LA TERREUR DANS LA COLLINE RWANDAISE

Tout le monde sait d’où vient le coup ou plus exactement à qui profite le crime. Maladresse à Kigali où la ministre des Affaires étrangères Louise Mushikwiyabo déclare le plus officiellement du monde qu’il s’agit d’une bonne nouvelle, qu’il n’y a pas à avoir de pitié pour quelqu’un qui cherchait la mort de son pays. 

Kagame est bien le diable des Grands lacs. En fait foi la terreur qu’il fait régner dans les milieux de ses opposants vivant à l’extérieur dont certains ont eu quelque chance d’échapper à ses tueurs à gages. Comme en Grande Bretagne où Scott Land Yard qui avait eu vent les avait protégés. 

Ou encore le général Kayumba Nyamwassa, ancien commandant en chef de l’Armée rwandaise qui l’avait échappé belle en 2010 en RSA et qui depuis est sous protection discrète des Services de sécurité, chose que n’avait pas voulu son compatriote Karageya. 

Pour l’affaire du général Kayumba, les Sud-Africains étaient si furieux qu’ils avaient suspendu les relations diplomatiques avec Kigali jusqu’en 2012 malgré que, comme d’habitude, Kagame continuait à nier les faits. Cette fois-ci, avec l’assassinat de Karageya, il n’y a pas de doute que si l’enquête donne des indices conduisant au pouvoir de Kigali, Pretoria ne s’empêchera pas de frapper le Rwanda plus qu’avec une simple suspension des relations diplomatiques. 

Pour ce qui est de la Rdc où Pretoria qui a affecté à la Brigade d’intervention de la Monusco 1000 commandos avec des hélicoptères d’assaut qui ont pris le dessus sur le M23 sur toutes les collines stratégiques comme à Kibati, avec les « Trois Antennes » ou à Runyonyi et Mbuzi, les Sud-Africains ont vu de visu comment le Rwanda est un agent de la déstabilisation de l’Est. 

Par exemple à la colline de Runyonyi, il y avait un impressionnant stock d’armement sophistiqué dont beaucoup d’armées nationales ne disposent pas et qui pouvait servir le M23 pendant des années. Provenance : le Rwanda. 

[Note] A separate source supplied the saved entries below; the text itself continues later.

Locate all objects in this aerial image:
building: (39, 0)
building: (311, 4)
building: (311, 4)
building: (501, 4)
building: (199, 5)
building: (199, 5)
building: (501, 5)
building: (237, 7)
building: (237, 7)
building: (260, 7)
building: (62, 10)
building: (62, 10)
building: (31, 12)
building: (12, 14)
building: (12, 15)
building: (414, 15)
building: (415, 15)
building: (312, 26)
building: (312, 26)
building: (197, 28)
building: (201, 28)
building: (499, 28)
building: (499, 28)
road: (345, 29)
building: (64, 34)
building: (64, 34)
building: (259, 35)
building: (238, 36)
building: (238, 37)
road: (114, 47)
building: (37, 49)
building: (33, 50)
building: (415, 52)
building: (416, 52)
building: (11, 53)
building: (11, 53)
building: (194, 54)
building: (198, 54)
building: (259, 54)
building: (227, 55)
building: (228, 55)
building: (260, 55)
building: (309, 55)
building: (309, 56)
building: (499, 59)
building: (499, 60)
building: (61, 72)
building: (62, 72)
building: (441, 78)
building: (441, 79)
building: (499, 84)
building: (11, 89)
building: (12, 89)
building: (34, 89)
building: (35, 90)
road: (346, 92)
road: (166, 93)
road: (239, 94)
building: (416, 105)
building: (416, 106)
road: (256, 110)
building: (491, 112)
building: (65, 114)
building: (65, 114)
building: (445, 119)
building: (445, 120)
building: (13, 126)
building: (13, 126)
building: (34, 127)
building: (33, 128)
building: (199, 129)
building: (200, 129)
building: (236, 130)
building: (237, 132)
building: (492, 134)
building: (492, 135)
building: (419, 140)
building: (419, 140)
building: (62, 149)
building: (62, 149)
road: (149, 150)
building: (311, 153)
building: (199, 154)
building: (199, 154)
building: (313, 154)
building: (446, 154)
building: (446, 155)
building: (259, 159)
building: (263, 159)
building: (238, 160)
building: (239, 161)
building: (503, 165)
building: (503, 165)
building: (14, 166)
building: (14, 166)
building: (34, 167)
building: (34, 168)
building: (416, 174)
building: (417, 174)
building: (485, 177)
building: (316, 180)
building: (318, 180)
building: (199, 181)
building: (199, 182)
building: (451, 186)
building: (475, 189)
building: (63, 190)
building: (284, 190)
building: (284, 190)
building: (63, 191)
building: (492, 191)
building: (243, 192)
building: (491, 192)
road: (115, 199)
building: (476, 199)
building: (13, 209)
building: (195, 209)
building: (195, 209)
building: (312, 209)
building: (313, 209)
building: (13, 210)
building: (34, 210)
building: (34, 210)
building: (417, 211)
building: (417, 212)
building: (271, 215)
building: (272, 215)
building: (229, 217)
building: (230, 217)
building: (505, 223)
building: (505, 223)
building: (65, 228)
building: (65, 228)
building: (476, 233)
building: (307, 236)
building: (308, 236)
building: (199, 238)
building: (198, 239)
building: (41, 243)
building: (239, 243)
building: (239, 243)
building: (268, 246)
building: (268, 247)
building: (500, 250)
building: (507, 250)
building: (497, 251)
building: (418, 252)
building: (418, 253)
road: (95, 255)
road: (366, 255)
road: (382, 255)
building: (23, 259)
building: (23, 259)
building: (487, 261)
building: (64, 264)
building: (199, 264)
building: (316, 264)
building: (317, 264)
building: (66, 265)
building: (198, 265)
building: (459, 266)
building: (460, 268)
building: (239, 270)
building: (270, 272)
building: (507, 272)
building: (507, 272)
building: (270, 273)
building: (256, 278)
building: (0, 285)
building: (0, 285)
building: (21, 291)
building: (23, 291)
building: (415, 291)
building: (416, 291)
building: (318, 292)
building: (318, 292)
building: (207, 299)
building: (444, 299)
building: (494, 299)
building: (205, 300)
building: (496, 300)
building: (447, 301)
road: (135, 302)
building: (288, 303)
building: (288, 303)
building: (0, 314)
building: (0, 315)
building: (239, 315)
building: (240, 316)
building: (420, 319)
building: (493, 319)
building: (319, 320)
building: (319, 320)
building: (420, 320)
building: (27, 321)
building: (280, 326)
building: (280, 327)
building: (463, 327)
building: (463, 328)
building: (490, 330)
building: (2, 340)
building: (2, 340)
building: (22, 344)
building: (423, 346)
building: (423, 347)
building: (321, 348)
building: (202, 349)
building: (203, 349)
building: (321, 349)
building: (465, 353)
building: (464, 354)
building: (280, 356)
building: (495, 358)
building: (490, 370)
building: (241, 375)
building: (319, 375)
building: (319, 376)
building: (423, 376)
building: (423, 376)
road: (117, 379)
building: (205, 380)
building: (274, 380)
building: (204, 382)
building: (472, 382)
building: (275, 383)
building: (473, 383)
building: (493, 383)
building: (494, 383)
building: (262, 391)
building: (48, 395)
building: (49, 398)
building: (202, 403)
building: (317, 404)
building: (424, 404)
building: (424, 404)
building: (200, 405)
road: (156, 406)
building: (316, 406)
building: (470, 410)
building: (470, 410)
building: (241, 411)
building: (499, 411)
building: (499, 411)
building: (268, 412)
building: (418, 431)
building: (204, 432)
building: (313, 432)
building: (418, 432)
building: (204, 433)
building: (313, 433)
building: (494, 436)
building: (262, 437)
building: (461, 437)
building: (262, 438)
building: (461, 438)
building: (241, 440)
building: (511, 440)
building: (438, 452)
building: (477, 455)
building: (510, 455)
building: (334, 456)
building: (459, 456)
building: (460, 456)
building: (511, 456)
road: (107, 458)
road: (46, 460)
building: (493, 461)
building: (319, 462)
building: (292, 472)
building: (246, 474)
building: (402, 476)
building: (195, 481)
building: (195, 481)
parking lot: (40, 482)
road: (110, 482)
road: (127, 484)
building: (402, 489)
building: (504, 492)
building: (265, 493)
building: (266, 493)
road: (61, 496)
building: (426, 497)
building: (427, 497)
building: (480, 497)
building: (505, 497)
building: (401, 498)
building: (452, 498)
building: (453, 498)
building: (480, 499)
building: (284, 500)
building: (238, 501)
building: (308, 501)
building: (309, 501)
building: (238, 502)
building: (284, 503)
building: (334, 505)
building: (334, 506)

Sur le territoire congolais, les troupes de Paul Kagame ont commis des massacres à grande échelle contre des réfugiés hutu rwandais qui se sont apparentés à un deuxième génocide. Mais il n’a jamais été inquiété, la Communauté internationale préférant fermer les yeux ne se faisant des remords qu’au sujet du génocide des seuls Tutsi en 94. Or avec les révélations de Karageya mettant en cause Paul Kagame qu’il présente comme le commanditaire de ce génocide là, c’est celui-là qui a tué Juvénal Habyarimana tout en sachant bien que cet acte allait conduire à un génocide déjà planifié par les extrémistes hutu.